Supplied passage →
***
SI = SL (cm)/DOC (mm)

(1)

SRI =AB (g)/RB (g)

(2)

where AB is the aerial biomass and RB is the root biomass.

On the other hand, leaf samples were taken in May 2020 for a complete nutritional analysis. The analyses were carried out at the Soil and Crop Technology Center of the University of Talca, following the established protocols (http://www.ctsyc.cl/ accessed on 17 July 2020). The objective was to verify if mycorrhization has a nutritional effect on the plant.

4.4. Evaluation of Physiological Variables

For the analysis of gas exchange during December, a sample of three plants per experimental unit was taken, and the parameters net photosynthesis (An, umol CO₂ m⁻² s⁻¹), stomatal conductance (gs, mol H₂O m⁻² s⁻¹), and intracellular CO₂ (μmol CO₂ mol⁻¹) were measured for each plant. Measurements were taken between 11:00 and 14:00 (local time) with a portable photosynthesis system (LICOR model Li-6400XT), under illumination of 1000 mmol m² s¹, which was obtained with red/blue light source (LICOR model 6400-02B).

During the measurements, the relative humidity inside the measuring chamber varied between 25 and 26% (vapor pressure deficit of 1.7 to 2.2 kPa). CO₂ concentration in the chamber was adjusted up to 400 ppm. The block temperature was set at 25 °C, resulting in leaf temperatures between 22 and 24 °C, and the airflow through the chamber was 500 mL min⁻¹. Readings were taken once the equilibrium state was reached, usually less than 3 min per plant.

4.5. Evaluation of Mycorrhization

For mycorrhization analysis, the entire root system of three plants per experimental unit was harvested, washed with tap water, and stored in 50 mL bottles with 70% ethanol for later analysis. The root systems were subsequently removed from the alcohol, and placed in trays with tap water, in order to stretch the roots and remove the remaining soil. They were then scanned under a Leica EZ4HD stereo microscope for diagnostic attributes of successful mycorrhization, such as reduced longitudinal growth, absence of root hairs, and presence of fungal mantle and/or peripheral mycelium, with characteristic coloration and texture.

4.6. Data Analysis

The test was set up under a completely randomized design with a factorial arrangement of the factor mycorrhizal inoculum (M0, M1, and M2) and fertilization (F1 and F2), with three replicates of each combination, for each type of plant (P1 and P2). Each experimental unit corresponded to a group of 20 plants, with a total amount of 720 plants in the test.

The data analysis for the variables of growth and biomass (collar diameter, stem length, and total biomass, foliage, stem, and roots), were carried out based on the cumulative increment at the end of the evaluations and relative to the initial size of the plants (relative cumulative increment). For all the variables (including physiological), the analyses were performed by means of generalized linear models, using PROC GLIMMIX (SAS Institute, Cary, NC, USA), with distribution selection based on the Akaike information criterion. The model structure considered factor Plant type (P1 and P2; two levels), Fertilization (F1 and F2; two levels), Inoculation (M0, M1, M2; three levels), and interactions, with three replicated in each treatment. The identification of outliers was performed from the interquartile range, considering the adjustment of the degrees of freedom using the Satterthwaite approximation. The multiple comparisons of means for significant effects were performed by Tukey’s adjustment with a significance level of 0.05.
***
Exercise requirements →
A – In the methods passage on mycorrhization, copy word for word everything from "SRI =AB (g)/RB" down to "on the plant.".
B – According to the methods passage on mycorrhization, which variables of growth and biomass were analyzed? List all of them.
***
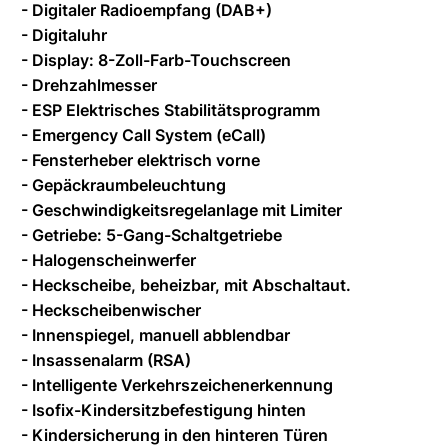
- Digitaler Radioempfang (DAB+)
- Digitaluhr
- Display: 8-Zoll-Farb-Touchscreen
- Drehzahlmesser
- ESP Elektrisches Stabilitätsprogramm
- Emergency Call System (eCall)
- Fensterheber elektrisch vorne
- Gepäckraumbeleuchtung
- Geschwindigkeitsregelanlage mit Limiter
- Getriebe: 5-Gang-Schaltgetriebe
- Halogenscheinwerfer
- Heckscheibe, beheizbar, mit Abschaltaut.
- Heckscheibenwischer
- Innenspiegel, manuell abblendbar
- Insassenalarm (RSA)
- Intelligente Verkehrszeichenerkennung
- Isofix-Kindersitzbefestigung hinten
- Kindersicherung in den hinteren Türen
***
Solutions in order →
A –
SRI =AB (g)/RB (g)

(2)

where AB is the aerial biomass and RB is the root biomass.

On the other hand, leaf samples were taken in May 2020 for a complete nutritional analysis. The analyses were carried out at the Soil and Crop Technology Center of the University of Talca, following the established protocols (http://www.ctsyc.cl/ accessed on 17 July 2020). The objective was to verify if mycorrhization has a nutritional effect on the plant.

B –
- collar diameter
- stem length
- total biomass
- foliage
- stem
- roots